A similar wave is making it's way through the membership of the LDS Church. On the surface, the Ex-Mormon movement has very few characteristics to a political revolution, but the way this revolution has been sparked and the way the LDS leadership is dealing with this crisis has many parallels.
Social Media and The Internet
The riots in Egypt and Tunisia were organized and promoted on social media sites like Facebook. Videos and accounts inspired citizens to organize and fight the tyranny that plagued these nations. The Internet brought world wide attention to the situation.
The Internet has also had a devastating effect on the growth of the LDS church. The LDS church has watched the growth rate steadily decline since the public release of the Internet in the 90s.
During the Egyptian revolution, Mubarak attempted to curb the revolution by shutting down the Internet in his nation. The attempt to stop the flow of information ultimately failed.
The LDS church has responded to the deluge of information on the Internet by launching a multi-million dollar Google Adwords campaign in concert with the ImAMormon campaign. A search for "Mormon Negro" will display a link to the mormon.org with the LDS spin on the former racist doctrines of the LDS Church. Each click costs the LDS church money.
The LDS church has invested in search optimization to ensure that Apologist sites appear at the top of each Mormon related search. The effectiveness seems to mirror Mubarak's attempt to block Internet access in Egypt. The information continues to be shared on blogs, message boards and social media. The flood of detractors continue to blog about their findings and participate in groups organized on Facebook other social networking sites. It is simply not possible to stop the free flow of information and the attempts to do so exacerbate the frustrations felt by faithful members that discover the real history of the founding of the LDS church.
Denial of the Problem
We all watched the drama unfold in Libya.
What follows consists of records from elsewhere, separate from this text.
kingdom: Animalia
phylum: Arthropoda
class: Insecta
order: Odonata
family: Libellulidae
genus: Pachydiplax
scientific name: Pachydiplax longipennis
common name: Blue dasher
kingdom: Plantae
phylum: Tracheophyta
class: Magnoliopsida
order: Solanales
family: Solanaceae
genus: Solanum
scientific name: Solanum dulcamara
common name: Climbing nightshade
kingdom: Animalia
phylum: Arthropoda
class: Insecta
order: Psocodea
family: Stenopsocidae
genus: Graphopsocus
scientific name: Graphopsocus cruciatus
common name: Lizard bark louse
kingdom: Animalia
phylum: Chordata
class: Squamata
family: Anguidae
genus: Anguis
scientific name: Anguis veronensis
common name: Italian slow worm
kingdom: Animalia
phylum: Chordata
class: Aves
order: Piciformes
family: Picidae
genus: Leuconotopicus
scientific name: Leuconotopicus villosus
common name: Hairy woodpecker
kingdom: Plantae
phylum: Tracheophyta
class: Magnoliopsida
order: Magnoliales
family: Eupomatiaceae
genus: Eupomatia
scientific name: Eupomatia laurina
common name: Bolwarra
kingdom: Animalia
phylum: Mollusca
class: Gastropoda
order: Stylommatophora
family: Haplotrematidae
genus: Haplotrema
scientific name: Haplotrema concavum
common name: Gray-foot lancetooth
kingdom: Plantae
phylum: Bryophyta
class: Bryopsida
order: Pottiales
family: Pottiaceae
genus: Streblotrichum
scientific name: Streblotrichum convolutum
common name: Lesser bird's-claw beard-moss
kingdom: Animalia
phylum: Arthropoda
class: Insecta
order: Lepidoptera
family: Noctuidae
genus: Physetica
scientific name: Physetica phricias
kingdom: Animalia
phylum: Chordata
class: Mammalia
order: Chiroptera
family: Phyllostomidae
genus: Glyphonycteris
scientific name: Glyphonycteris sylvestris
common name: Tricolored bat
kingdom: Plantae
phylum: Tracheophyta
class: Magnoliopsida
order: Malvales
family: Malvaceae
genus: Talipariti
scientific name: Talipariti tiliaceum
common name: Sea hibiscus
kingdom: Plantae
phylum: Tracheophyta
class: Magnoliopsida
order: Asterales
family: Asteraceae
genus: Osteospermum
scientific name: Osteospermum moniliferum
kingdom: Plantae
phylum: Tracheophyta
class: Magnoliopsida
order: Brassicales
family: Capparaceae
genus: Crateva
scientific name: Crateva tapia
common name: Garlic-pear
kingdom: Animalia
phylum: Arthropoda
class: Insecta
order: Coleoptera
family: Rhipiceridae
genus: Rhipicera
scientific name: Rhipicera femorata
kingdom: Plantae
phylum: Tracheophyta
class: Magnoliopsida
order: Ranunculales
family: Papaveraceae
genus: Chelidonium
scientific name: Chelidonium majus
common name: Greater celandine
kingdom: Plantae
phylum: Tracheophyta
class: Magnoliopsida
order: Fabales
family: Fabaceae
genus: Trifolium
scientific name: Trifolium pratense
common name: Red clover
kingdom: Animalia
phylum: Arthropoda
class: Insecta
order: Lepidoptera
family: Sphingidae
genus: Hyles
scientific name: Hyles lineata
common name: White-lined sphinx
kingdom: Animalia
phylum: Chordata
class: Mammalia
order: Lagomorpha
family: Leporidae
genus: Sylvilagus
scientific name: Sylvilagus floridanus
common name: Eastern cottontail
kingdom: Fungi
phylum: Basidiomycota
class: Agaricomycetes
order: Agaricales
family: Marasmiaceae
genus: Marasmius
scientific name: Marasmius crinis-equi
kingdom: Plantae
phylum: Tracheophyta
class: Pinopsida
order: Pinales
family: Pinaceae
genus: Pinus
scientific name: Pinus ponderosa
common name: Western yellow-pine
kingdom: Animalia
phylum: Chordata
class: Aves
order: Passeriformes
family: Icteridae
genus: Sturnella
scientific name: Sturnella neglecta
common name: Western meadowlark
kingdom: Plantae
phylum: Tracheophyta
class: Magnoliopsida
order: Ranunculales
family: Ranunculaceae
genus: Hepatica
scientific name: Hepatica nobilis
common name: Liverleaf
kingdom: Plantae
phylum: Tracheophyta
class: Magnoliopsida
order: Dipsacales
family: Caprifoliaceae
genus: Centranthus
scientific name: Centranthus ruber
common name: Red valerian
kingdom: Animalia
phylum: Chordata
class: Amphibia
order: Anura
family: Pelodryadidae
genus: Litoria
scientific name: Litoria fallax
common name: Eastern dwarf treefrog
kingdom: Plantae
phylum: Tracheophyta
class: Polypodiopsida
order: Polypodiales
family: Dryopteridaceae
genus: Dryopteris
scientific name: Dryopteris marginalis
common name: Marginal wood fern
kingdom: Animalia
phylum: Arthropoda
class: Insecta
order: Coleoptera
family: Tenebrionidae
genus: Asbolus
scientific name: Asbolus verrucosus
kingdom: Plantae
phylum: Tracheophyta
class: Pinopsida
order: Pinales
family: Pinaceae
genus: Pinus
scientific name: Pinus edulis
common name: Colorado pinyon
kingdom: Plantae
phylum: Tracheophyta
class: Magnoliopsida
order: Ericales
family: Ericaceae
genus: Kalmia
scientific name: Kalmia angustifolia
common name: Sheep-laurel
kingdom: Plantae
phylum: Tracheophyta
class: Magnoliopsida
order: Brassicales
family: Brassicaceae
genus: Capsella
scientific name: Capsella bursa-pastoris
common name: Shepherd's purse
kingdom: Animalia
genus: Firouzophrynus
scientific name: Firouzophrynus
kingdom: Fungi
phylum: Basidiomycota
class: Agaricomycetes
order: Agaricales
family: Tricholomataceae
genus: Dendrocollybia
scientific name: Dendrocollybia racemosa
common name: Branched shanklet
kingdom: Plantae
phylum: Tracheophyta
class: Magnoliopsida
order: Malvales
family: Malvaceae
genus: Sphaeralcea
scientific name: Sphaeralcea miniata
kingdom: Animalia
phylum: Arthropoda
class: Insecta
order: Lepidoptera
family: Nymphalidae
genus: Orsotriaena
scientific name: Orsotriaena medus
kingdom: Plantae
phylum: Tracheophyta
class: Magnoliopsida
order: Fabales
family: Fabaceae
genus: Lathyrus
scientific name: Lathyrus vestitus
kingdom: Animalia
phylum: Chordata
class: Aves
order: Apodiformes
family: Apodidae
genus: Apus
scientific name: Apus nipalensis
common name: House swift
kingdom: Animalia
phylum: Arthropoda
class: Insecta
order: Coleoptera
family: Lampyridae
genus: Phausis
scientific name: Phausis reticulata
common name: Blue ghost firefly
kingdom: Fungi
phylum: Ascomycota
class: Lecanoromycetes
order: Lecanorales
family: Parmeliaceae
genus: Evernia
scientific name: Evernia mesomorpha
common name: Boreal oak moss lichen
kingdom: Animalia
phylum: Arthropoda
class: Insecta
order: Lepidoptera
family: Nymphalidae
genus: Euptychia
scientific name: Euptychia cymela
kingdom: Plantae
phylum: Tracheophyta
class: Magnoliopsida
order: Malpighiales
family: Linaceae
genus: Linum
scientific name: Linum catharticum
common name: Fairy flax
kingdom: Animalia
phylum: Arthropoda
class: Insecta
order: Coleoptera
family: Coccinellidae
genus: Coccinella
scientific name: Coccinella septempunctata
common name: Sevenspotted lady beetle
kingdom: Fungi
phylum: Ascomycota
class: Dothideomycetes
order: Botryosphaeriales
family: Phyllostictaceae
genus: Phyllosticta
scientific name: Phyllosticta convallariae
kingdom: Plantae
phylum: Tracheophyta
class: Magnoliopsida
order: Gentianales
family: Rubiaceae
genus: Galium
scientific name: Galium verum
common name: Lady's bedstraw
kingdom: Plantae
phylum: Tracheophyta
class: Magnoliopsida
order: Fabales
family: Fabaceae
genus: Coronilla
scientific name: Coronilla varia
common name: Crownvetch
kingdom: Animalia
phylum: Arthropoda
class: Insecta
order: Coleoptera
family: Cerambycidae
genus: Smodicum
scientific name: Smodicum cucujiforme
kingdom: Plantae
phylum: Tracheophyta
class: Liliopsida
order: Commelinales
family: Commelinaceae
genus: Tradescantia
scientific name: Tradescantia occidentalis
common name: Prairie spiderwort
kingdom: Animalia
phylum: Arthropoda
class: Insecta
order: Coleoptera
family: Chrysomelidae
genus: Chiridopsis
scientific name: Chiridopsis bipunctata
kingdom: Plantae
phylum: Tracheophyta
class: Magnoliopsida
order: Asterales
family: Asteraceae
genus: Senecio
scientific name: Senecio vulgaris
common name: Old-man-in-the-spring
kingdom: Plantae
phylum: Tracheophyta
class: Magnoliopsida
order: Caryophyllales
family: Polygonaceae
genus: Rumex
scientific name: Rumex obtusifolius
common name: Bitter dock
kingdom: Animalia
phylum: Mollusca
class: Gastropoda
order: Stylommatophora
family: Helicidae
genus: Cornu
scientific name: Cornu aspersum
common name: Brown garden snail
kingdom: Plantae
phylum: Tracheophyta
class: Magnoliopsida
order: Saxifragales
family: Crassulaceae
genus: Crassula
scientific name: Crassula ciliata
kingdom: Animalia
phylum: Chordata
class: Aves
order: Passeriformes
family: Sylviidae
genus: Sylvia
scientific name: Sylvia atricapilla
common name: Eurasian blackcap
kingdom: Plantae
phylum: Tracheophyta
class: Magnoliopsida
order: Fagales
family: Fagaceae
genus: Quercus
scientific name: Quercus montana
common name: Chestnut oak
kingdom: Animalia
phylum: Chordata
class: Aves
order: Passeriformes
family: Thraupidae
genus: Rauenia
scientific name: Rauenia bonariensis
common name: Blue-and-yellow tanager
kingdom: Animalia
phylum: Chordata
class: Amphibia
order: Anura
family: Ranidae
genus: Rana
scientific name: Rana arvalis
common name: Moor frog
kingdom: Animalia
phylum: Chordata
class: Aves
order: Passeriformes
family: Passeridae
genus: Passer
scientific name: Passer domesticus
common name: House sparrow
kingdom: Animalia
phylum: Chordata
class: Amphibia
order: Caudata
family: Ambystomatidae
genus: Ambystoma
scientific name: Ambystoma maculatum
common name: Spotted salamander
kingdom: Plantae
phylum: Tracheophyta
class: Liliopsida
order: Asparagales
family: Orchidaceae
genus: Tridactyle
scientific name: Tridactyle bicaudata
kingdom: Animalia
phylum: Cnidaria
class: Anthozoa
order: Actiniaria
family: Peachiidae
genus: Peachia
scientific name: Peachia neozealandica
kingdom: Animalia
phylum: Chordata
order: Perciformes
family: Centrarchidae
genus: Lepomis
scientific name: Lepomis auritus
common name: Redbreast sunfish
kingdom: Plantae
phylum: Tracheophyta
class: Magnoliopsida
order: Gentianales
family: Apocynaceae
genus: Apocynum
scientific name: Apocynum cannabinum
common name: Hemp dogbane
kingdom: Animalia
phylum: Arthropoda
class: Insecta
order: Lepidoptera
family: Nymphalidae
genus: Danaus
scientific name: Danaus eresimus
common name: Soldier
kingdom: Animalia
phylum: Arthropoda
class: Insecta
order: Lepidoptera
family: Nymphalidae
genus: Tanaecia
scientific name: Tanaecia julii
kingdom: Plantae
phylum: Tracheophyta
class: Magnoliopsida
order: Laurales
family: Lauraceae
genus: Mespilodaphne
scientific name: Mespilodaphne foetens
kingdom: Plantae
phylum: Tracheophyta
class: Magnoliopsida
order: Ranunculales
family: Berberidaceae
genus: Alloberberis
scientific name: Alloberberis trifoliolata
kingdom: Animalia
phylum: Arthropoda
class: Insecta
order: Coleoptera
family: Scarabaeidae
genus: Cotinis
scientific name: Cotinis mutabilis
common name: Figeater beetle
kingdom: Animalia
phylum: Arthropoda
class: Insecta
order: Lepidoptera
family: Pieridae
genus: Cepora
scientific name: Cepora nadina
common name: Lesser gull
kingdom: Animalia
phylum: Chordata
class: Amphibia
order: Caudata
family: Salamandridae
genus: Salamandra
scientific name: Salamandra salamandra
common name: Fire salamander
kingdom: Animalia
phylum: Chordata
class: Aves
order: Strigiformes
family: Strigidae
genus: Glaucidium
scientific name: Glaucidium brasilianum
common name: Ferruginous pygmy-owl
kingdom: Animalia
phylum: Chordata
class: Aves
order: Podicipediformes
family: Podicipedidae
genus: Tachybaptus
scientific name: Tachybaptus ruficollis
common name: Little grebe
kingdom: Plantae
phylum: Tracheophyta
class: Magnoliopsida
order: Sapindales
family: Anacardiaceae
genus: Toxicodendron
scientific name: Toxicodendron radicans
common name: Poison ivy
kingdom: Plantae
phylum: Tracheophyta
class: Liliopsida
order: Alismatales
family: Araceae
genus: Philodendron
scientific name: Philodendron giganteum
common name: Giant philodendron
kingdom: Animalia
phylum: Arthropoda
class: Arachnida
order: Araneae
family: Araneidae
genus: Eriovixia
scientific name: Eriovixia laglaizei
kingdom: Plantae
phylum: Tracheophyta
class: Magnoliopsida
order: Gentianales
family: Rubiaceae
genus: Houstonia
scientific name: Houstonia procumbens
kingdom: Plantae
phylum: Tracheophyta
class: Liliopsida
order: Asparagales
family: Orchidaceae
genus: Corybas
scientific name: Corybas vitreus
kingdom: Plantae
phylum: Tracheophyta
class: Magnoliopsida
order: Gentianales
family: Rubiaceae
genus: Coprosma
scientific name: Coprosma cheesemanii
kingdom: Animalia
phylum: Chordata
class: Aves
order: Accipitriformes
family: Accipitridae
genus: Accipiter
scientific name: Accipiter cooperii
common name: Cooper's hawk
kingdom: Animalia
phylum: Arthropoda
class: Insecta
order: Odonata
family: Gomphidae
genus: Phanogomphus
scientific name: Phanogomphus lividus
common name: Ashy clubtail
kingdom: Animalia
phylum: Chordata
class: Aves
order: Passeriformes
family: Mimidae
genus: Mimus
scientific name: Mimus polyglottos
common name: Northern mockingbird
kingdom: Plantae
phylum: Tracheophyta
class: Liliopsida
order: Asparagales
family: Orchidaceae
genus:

In the beginning stages of the revolt, Gaddafi insisted that al-Qaeda and outside influences were responsible for the revolt. He went on to say that young people were being duped by drugs and alcohol. Syrian president Bashar al-Assad blamed 'foreign planning' for the rebellion in his nation. The leaders of Arab nations insist that the recent rash of protests and rebellions are due to external pressures and have little to do with the corruption and oppression perpetrated by these brutal dictators.
The LDS church has also pointed the finger at outside forces for the recent wave of apostasy. They point the finger at "anti-mormon" Internet pages that make it extremely difficult for people to receive an honest and fair appraisal of Mormonism.
Marlin Jensen was recently quoted as saying:
“Never before have we had this information age, with social networking and bloggers publishing unvetted points of view.”and:
"the church is concerned about misinformation and distorted information, but we are doing better and trying harder to get our story told in an accurate way."At Utah State Jensen was quoted saying:
"The fifteen men really do know, and they really care. And they realize that maybe since Kirtland, we never have had a period of, I’ll call it apostasy, like we’re having right now; largely over these issues."
It's interesting to note that quickly following this Q and A session at Utah State that Marlin Jensen was released from his position as church historian. He is also later quoted, backtracking on his original statement:
“I have heard that our overall activity, especially in the United States, is as good as it’s ever been. To say we are experiencing some Titanic-like wave of apostasy is inaccurate.”This denial doesn't seem to have much of an effect. The word is out and is being spread throughout the Internet and the media.
Outlook - The Future
The future of the governments in the Arab world seem to be pending on their ability to reform and address the demands of the people. In a recent 60 Minutes interview, Bob Simon spoke with Faisal al-Qassem of the Al Jazeera network regarding Al Jazeera's role in the "Arab Spring" movement.
"We are here to reveal everything, to cover everything. That's why they don't like us. We are talking here about Arab governments, Arab regimes. I'm not talking about the Arab people. The Arab people love Al Jazeera."
When Simon asked if Al Jazeera had an agenda, Al Qasim responded:
"What is wrong with transforming the Arab world from tyranny and despotism into a democracy? What's wrong with that? If there is an agenda, it's a very good agenda."
The critics of Mormonism have also formed their own "Al Jazeera" of sorts on the Internet. Many of these critics would like to see a reformation of the Mormon church. Many others are demanding honesty from LDS leadership in regards to their history.
I too would like to see moderation in the Mormon church. The demand for 100% conformance to Mormon beliefs crushes intellectual inquiry. I have also called for a repudiation of the church's former racist doctrines.
This "Arab Spring" of the LDS church will continue to accelerate until the leadership comes to grips with their history. The Internet has accelerated this movement through blogs and social networking. At this point, the "unhallowed hands" appear to be slowing the "work" from progressing. The LDS church can now choose honesty and moderation or face eventual collapse.